Digámoslo: La vida entera tiene un poco más de ochocientas páginas y está escrita con un realismo detallista que en muchas ocasiones resulta verdaderamente agotador. Pero lo cierto es que puesta en relación con el resto de su obra, parece ser una pieza fundamental en la investigación y discusión de las versiones establecidas sobre la realidad de las sociedades israelí y palestina que Grossman viene sosteniendo desde la escritura.
Si fuera de ese contexto bélico, La vida entera parece dueña de una densidad difícil de manejar, en cuanto se acerca un poco la lupa la literatura de Grossman encierra claramente un proyecto político y cultural que intenta poner en juego el relato de las subjetividades por sobre la identidad de una comunidad, rescatar al individuo de la masa.

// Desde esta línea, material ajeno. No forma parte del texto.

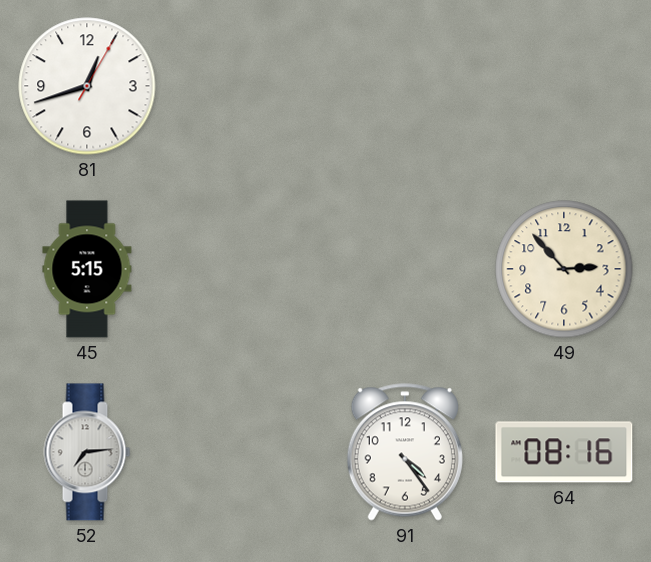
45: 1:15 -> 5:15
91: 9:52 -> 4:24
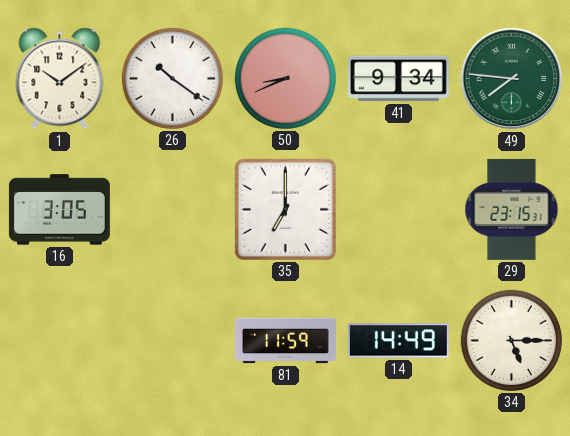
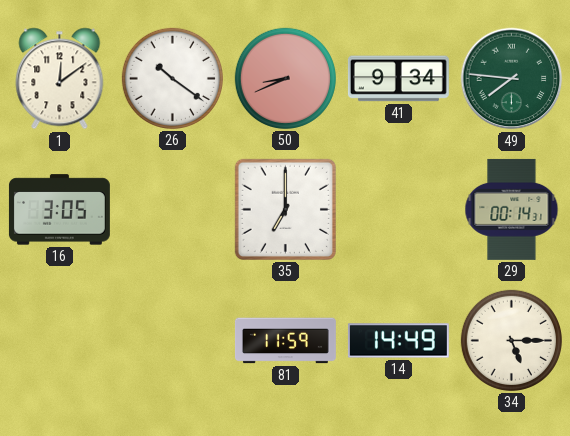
1: 10:09 -> 12:09
29: 23:15 -> 00:14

En ese sentido sería válido plantear que la obra de Grossman vuelve sobre la pregunta de la literatura comprometida del siglo XX: cómo construir desde la individualidad, la identidad de una comunidad y viceversa.
De esa forma La vida entera parece concederle a la ficción la posibilidad de marcar la lógica de lo real –otra lógica de lo real– en contraste con la psicosis paranoica que rige la guerra cotidiana en donde las vidas se organizan en torno de la relación con el enemigo. “En conflictos largos –dice Grossman en una entrevista para el diario La Vanguardia–, uno es programado para ser un guerrero y ve enemigos por todas partes, la realidad se convierte en un peligro. En una guerra existe una lógica distorsionada, las personas se convencen de que ésa es la única realidad.”
La segunda entrada a La vida entera es la nota del autor que cierra el libro en donde Grossman cuenta que comenzó a escribir la novela seis meses antes de que su hijo Uri fuera reclutado y su muerte llegó poco antes de que la terminara. “Lo que más cambió –dice Grossman– fue la caja de resonancia de la realidad en la que fue revisada la versión definitiva.” Como si la descripción pormenorizada que caracteriza a La vida entera no alcanzara para afirmar su realismo, con aquella nota Grossman deja en claro que su escritura pretende dialogar constantemente con la realidad. Porque, precisamente, la novela busca una y otra vez poner en escena el peso, el gran peso de lo real y sus definiciones anquilosadas.